Processing Functions

ST_Buffer(geometry, float distance, [segments])
Returns a geometry that contains all area within the given geometry as well as all area within a given distance of the geometry. The optional segments value defines the number of line segments that will be used to approximate a quarter of a circle. (Curved lines/polygons are approximated with line segments.)
SELECT ST_AsText(ST_Buffer(ST_GeomFromText(
    'LINESTRING(-2 -2,-2 2,2 2,2 4)'), 1));
_images/buffer2.png _images/buffer.png
ST_ConvexHull(geometry)
A convex hull is the minimum convex geometry that encloses all geometries within the input geometry. This is usually used with multi-geometries or geometry collections (such as those generated by ST_Collect), to generate a single enclosing geometry representing an area. The example below draws a line, and the result is a polygon surrounding all the points of that line.
SELECT ST_AsText(ST_ConvexHull(
    'LINESTRING(-2 -2,-2 2,2 2,2 4)'));
_images/convexhull2.png _images/convexhull.png
ST_SnapToGrid
Returns a geometry where each point in the input geometry each “snapped” to a grid, this grid defined by the other arguments in the function.
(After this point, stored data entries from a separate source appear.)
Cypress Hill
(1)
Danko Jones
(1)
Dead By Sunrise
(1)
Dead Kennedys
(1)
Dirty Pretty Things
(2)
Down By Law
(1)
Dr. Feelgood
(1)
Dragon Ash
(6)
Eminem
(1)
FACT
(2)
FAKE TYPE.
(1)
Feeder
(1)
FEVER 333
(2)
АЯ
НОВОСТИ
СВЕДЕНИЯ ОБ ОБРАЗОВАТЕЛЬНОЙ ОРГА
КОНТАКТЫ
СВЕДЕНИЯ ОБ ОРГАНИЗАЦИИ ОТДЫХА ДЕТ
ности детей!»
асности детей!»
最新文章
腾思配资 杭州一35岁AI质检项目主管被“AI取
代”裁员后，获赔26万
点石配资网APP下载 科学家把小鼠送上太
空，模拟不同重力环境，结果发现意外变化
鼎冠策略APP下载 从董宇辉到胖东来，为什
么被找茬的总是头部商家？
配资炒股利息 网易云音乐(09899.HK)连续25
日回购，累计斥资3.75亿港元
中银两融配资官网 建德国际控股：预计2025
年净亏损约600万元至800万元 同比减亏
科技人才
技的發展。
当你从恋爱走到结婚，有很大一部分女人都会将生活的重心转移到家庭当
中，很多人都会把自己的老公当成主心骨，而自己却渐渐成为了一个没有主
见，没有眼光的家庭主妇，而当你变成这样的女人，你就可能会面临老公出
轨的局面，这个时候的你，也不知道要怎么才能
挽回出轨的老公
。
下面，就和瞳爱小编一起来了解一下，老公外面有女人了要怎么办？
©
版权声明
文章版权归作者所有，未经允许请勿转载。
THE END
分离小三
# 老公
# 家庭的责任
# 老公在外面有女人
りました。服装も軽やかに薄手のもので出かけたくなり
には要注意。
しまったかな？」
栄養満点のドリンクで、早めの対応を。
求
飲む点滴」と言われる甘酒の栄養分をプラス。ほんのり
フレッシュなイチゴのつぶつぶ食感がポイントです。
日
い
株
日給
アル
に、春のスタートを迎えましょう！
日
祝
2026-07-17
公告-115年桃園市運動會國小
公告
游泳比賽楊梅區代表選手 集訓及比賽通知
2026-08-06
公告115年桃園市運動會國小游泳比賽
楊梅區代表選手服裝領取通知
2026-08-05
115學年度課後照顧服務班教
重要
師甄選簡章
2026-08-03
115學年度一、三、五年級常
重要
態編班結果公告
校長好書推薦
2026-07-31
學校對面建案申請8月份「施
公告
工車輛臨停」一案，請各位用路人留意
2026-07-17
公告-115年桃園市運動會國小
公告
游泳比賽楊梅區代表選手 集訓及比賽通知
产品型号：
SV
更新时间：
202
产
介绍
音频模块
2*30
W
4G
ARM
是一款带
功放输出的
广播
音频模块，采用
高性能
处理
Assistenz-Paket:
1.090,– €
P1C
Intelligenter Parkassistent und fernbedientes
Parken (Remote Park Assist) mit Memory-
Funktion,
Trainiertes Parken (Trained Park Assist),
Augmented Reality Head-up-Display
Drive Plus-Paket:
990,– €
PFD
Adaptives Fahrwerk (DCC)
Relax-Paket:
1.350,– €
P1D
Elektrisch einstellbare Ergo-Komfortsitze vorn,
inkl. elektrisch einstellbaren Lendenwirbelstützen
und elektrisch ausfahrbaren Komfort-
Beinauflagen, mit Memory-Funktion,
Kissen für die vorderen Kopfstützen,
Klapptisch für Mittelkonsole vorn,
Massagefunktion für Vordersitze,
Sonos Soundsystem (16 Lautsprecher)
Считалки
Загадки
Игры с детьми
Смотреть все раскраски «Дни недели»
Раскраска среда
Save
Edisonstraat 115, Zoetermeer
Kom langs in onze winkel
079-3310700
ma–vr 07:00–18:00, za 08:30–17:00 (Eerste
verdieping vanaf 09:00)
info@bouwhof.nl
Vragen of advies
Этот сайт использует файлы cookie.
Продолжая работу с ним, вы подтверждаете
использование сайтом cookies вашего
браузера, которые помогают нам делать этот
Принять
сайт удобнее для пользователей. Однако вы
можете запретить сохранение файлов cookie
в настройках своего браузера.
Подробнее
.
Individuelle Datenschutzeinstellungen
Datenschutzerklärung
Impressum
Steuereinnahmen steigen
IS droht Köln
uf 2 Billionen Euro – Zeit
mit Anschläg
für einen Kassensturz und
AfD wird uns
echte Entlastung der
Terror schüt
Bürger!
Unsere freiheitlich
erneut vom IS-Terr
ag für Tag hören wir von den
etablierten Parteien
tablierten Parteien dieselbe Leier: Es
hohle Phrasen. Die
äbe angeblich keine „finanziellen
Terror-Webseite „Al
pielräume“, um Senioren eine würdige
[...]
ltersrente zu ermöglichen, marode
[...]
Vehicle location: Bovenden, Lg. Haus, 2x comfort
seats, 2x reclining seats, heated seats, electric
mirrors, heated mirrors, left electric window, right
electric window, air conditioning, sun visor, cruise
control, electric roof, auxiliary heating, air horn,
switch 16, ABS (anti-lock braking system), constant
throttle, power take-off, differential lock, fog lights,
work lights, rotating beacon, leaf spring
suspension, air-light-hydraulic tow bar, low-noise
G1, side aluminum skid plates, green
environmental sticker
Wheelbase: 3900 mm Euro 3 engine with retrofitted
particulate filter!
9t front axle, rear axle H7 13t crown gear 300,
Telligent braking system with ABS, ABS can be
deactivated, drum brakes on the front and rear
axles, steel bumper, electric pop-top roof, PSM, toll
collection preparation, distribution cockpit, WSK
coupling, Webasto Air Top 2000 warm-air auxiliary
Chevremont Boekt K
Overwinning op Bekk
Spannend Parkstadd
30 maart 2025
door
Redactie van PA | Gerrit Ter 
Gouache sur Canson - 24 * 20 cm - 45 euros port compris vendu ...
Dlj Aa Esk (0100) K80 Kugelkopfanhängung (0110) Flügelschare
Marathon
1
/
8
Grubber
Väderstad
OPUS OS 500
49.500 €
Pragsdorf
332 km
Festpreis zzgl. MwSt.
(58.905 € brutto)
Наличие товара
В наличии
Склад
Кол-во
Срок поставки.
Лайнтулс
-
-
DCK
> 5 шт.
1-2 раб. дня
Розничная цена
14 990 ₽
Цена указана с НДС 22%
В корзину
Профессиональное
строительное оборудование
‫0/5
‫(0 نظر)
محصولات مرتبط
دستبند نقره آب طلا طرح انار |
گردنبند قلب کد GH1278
When multiple consecutive points snap to the same grid location they are reduced to a single point, with geometries being reduced to null if there are not enough unique points remaining. This is useful for reducing the precision and consequently size of a geometry, or for forcing geometries to the same precision for reliable comparison. The four variants of ST_SnapToGrid are described below.
  • ST_SnapToGrid(geometry, size)

    Takes arguments for input geometry and grid size (can be an integer or float), and returns a new geometry with all points snapped to this grid size. The units of the geometry and grid size must match. Data for dimensions higher than 2 are not snapped. The origin of the grid is assumed to be (0,0).

  • ST_SnapToGrid(geometry, sizeX, sizeY)

    Allows different grid sizes for both the X and Y dimensions.

  • ST_SnapToGrid(geometry, originX, originY, sizeX, sizeY)

    Allows the use of a different origin other than (0,0), in addition to differing grid sizes in the X and Y dimensions.

  • ST_SnapToGrid(geometry, geometry origin, sizeX, sizeY, sizeZ, sizeM)

    Allows the origin to be defined by a point geometry, in addition to customizing grid size. This is the only form that supports snapping of dimensions higher than 2.

ST_Simplify(geometry, tolerance)
Generates a simpler geometry. This is done by selecting the endpoints of the line and the point farthest from the arc joining the end points, known as the “worst point”. If the worst point is farther from the joining arc than the tolerance value, it is kept and the substrings between the start and worst points, and worst and end points are considered recursively. In this way, a linestring comprised of enough of the original points can be produced that is “similar” to the original line. The units of tolerance are the same as the projection of the input geometry.
SELECT ST_AsText(geom) AS original,
  ST_AsText(ST_Simplify(geom, 3)) AS "3",
  ST_AsText(ST_Simplify(geom, 2.9)) AS "2.9"
FROM (SELECT ST_GeomFromText('LINESTRING(0 0,3 2.5,0  5)') AS geom) AS a;
_images/simplify.png

Notice how when the tolerance is set to 3, the middle point is removed, but when the tolerance is set to 2.9, that point is preserved.

ST_SimplifyPreserveTopology(geometry, float)
Performs essentially the same algorithm as ST_Simplify, but checks to ensure that the basic topology of the resulting geometry does not change. This prevents the creation of invalid geometries (such as self-intersections), which can sometimes occur when using ST_Simplify.
SELECT ST_AsText(geom) original,
  ST_AsText(ST_Simplify(geom, 2)) Simplify,
  ST_AsText(ST_SimplifyPreserveTopology(geom, 2)) PreserveTopology
FROM (
    SELECT ST_GeomFromText('POLYGON((0 0,0 1,1 1,1 0,0 0))') geom) AS a;
_images/simplifypreserve.png

Notice, in the above example, how each function returns a different result, but only ST_SimplifyPreserveTopology is a valid geometry.